Since many people reading this will be foreign or foreign-based devotees of Sri Ramana, I will add a few sentences about the visa rules. Those who are still in India and who are unable to leave because all outgoing flights have been cancelled can extend their visas online free of charge. The extension will be valid until thirty days after after regular outgoing flights are resumed. When might that be? Our current lockdown will continue till May 17th. Air India has published a tentative skeleton schedule that will start after May 17th, if the government gives permission for flights to resume. I would say that this is a highly optimistic schedule. I think it is extremely unlikely that there will be any resumption of scheduled international flights in the next month. Devotees who want to enter India and have visas that would, ordinarily, let them in, will not be allowed to enter the country. The central government has ‘suspended’ the validity of all these visas, meaning they cannot be used to enter India until the suspension is lifted. The ban on people entering the country also extends to Indians who have OCI status. A full list of all the current rules and regulations was updated and published on May 5th.

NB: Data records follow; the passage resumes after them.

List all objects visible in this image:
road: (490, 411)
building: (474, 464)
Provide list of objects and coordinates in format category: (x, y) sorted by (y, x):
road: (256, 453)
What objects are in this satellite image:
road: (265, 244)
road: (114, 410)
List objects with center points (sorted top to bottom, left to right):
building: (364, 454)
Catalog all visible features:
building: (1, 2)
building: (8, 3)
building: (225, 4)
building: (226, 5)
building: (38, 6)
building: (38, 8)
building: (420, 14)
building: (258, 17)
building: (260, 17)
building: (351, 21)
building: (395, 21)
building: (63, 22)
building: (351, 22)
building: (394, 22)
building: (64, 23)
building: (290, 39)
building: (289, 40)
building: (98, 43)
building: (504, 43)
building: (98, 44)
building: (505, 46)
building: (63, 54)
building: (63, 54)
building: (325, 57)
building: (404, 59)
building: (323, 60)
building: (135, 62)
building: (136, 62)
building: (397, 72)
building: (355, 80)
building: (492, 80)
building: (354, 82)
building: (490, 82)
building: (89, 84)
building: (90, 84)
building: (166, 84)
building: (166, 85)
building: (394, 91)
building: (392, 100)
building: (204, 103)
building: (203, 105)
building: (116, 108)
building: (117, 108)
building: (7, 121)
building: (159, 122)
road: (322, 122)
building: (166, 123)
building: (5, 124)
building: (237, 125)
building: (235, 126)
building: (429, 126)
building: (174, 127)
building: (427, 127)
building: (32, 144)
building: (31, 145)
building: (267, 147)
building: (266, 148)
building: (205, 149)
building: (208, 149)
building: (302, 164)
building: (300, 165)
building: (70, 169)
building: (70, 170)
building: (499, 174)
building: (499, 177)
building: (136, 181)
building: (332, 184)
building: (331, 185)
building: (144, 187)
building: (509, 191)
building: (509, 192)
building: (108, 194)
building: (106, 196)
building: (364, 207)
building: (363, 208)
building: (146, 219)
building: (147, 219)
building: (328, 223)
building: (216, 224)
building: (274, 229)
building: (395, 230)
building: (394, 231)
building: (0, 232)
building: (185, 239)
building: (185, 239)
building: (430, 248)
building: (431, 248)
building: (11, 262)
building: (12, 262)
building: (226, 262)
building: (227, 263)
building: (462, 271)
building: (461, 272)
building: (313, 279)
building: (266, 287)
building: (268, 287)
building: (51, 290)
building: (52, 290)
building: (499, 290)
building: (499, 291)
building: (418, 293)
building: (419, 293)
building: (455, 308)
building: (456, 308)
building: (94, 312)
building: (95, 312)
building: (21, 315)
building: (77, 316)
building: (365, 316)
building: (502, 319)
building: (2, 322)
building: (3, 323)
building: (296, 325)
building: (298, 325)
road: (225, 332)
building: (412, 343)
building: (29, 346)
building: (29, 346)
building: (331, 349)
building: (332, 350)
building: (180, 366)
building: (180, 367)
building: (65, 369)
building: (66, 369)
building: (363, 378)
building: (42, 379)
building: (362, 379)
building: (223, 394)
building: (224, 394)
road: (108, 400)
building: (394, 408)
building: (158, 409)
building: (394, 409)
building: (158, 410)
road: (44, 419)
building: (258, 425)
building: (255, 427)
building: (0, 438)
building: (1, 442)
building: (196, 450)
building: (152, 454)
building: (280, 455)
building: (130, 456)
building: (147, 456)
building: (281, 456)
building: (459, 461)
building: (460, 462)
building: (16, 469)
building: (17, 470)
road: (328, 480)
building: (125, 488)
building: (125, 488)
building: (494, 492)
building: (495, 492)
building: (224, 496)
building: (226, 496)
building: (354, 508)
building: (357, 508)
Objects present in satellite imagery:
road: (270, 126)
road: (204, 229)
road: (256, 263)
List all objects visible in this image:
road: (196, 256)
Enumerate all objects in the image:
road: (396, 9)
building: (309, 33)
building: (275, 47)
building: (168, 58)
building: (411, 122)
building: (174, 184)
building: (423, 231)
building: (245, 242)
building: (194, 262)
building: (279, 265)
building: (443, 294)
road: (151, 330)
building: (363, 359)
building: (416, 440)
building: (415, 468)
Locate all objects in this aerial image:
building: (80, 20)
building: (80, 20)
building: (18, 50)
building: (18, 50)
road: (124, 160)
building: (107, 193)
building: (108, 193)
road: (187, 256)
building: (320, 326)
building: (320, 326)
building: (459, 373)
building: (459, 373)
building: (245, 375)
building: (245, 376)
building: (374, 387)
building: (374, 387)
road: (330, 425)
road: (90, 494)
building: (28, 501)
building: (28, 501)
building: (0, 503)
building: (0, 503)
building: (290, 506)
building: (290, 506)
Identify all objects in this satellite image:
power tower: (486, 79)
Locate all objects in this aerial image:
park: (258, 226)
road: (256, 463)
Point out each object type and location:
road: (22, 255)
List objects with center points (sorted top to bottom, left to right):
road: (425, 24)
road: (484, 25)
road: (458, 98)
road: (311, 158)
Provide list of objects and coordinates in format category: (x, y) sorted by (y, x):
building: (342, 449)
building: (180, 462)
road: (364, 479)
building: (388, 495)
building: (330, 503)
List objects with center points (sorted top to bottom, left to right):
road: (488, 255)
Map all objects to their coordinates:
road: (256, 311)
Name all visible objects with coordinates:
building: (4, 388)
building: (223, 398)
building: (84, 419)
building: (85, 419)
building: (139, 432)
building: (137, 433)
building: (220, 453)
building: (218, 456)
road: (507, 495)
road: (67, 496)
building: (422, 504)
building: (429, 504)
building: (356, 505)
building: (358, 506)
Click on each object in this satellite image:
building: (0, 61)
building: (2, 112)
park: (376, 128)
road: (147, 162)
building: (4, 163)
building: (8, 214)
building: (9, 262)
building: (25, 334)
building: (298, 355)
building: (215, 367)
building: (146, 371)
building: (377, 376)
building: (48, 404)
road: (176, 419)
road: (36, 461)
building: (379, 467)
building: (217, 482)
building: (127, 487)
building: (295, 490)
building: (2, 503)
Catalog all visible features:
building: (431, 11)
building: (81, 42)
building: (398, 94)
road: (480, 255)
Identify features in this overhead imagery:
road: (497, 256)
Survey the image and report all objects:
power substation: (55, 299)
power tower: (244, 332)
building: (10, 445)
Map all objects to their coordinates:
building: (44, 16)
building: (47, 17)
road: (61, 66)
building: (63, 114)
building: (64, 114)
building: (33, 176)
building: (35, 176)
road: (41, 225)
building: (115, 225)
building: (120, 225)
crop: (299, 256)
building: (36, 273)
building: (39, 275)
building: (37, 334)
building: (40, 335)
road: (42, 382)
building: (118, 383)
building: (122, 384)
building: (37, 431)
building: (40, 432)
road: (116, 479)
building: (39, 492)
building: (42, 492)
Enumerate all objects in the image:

I will conclude by mentioning one rather poignant story. In the early days of the pandemic many local people thought that all Chinese people were carriers of the virus. A Chinese visitor, in India to study yoga, found himself homeless in Tiruvannamalai because no one wanted to offer him any accommodation. Eventually, lacking any alternative, he took up residence in a cave on Arunachala. He walked down the hill each day to buy food and drinking water. His situation eventually attracted the attention of the local authorities who took him to the local hospital and tested him. His results were negative. With a certificate to prove his uninfectiousness, he was able to find somewhere to live once he left the hospital. His story was reported here.
I am beginning to enjoy the solitude of the forced quarantine although, like everyone else, I will be happy when it is over. The summer temperatures have been below average, with no major heat waves so far. One problem with the lockdown is that virtually nothing mechanical is fixable. We all have our fingers crossed that our machinery (computers, phones, plumbing, vehicles, fans, internet, and so on) will continue to function since none of the technicians and mechanics who usually deal with them are open for business. My garden is still providing fruit and vegetables, water still comes out of the bore well, and the sun continues to provide me with enough solar power to have a comfortable life. I consider myself fortunate that I am not in lockdown in a big city, and even more fortunate that I am negotiating the drama at the foot of Arunachala.